Inovar é mais do que “apenas” investigar e desenvolver novos produtos. Inovar é, também, reaproveitar e dar uma nova utilização a produtos já existentes ou a algo que antes não era valorizado.
E foi precisamente isto que uma equipa de investigadores portugueses e franceses, liderada por Ivan Viegas, do Centro de Ecologia Funcional da Faculdade de Ciências e Tecnologia da Universidade de Coimbra (FCTUC) fez. Testou, com sucesso, a utilização do glicerol, um subproduto do biodiesel, como ingrediente alternativo na ração para alimentar peixes de aquacultura.
Atualmente cerca de 50% do peixe consumido no mundo tem origem na aquacultura. Um número que tende a aumentar, não só pela pressão da pesca nos oceanos, mas, também, pela poluição existente. E isso nota-se nos vários investimentos que têm sido feitos – em abril, na Alimentaria, a Pescanova anunciou o lançamento da primeira “quinta” de polvo. Mas o negócio enfrenta um problema: as rações que são comercializadas hoje são demasiado dispendiosas. Pior, numa altura em que o termo sustentabilidade ganha cada vez mais adepto, muitas não são nada sustentáveis. A razão? São produzidas à base de ingredientes de origem animal.
A pensar nisto Ivan Viegas considerou que era necessário encontrar “ingredientes alternativos cujo conteúdo nutricional e energético, mas também a sua pegada ecológica, garantam uma produção mais rentável, segura, sustentável e resultando num produto final nutritivo. Neste contexto, o desenvolvimento de rações para aquacultura deve apostar no aproveitamento de subprodutos de outras indústrias, com base na reutilização, recuperação e reaproveitamento de nutrientes como postulado no princípio da economia circular”.
O projeto decidiu apostar no glicerol, que Ivan Viegas considera ser “um subproduto da indústria do biodiesel cujo aumento de produção global levou o glicerol a tornar-se num ingrediente abundante, disponível e atestado como seguro, pelas autoridades europeias para a segurança alimentar, para utilização em rações animais. Com a crise de combustíveis que se avizinha, será até expectável que a produção de biodiesel aumente. Urge, portanto, encontrar utilizações para os seus subprodutos”.
A utilização deste ingrediente como ingrediente alternativo não é uma completa novidade. Tem sido utilizado com sucesso na suinicultura e avicultura. O objetivo agora era o de ver se poderia, também, ser usado na aquacultura. Neste sentido, para verificar o seu potencial, foram testadas duas espécies de peixes de viveiro em Portugal, a truta arco-íris e o robalo.

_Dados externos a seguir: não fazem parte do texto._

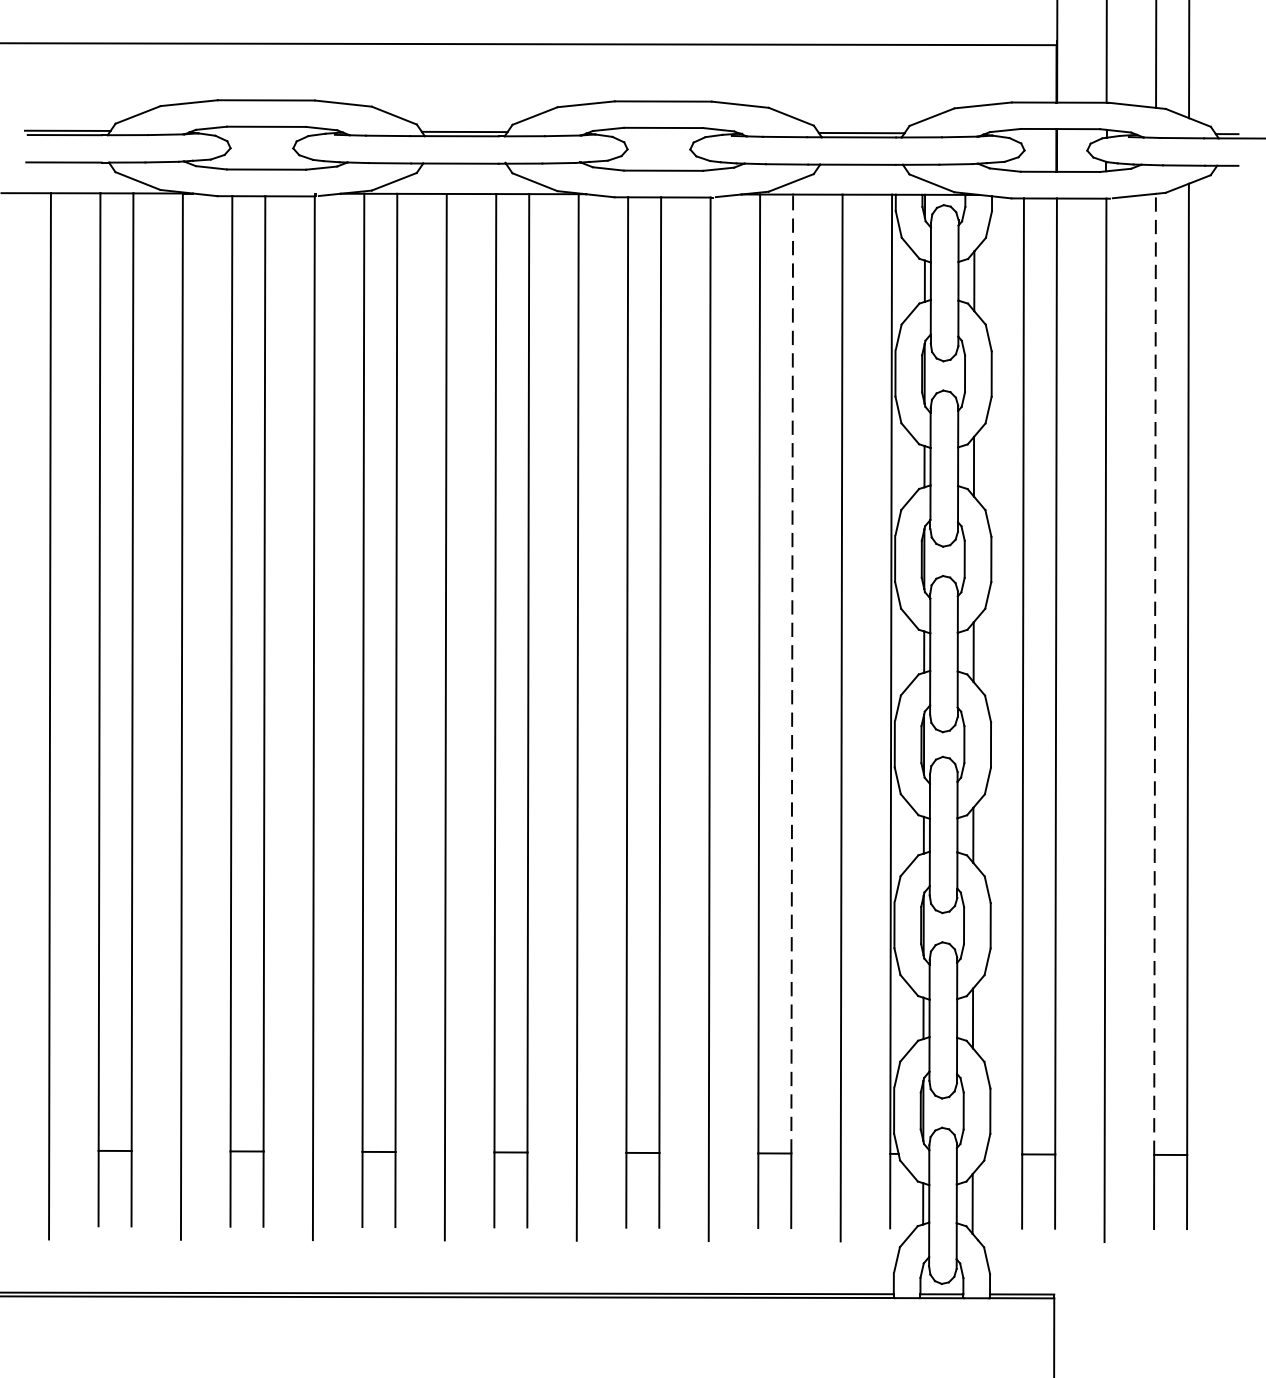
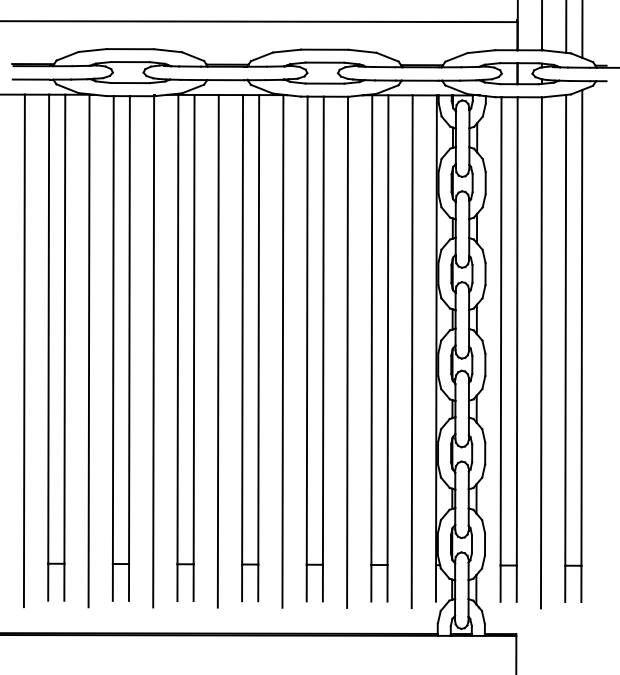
line: (1154, 672) -> (565, 329), dashed -> solid
line: (791, 674) -> (387, 330), dashed -> solid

Os resultados obtidos indicam que as dietas experimentais preparadas pelos cientistas, suplementadas com 2.5% e 5% de glicerol, foram bem aceites por ambas as espécies. As análises efetuadas demonstraram que “a performance no crescimento [dos peixes] poderá ser afetada na percentagem mais alta, no entanto, uma suplementação intermédia até 2.5% não altera substancialmente a performance e eficácia na utilização metabólica e perfil nutricional do filete“, aponta o responsável pelo projeto. O que significa, explica, “que há margem para a incorporação do glicerol na dieta destas espécies». Além disso, realça, «analisámos o fígado das espécies testadas, o principal órgão de regulação de toda a ‘maquinaria metabólica’, e com a ajuda dos nossos parceiros do INRAE, em França, verificámos não haver alterações da regulação enzimática do metabolismo hepático destes peixes pelo glicerol“.
O estudo, financiado pela Fundação para a Ciência e a Tecnologia (FCT), foi desenvolvido nos últimos quatro anos e originou várias publicações científicas, a última na revista Frontiers in Marine Science, na edição dedicada ao tema ‘Feeding a Sustainable Blue Revolution: The Physiological Consequences of Novel Ingredients on Farmed Fish‘.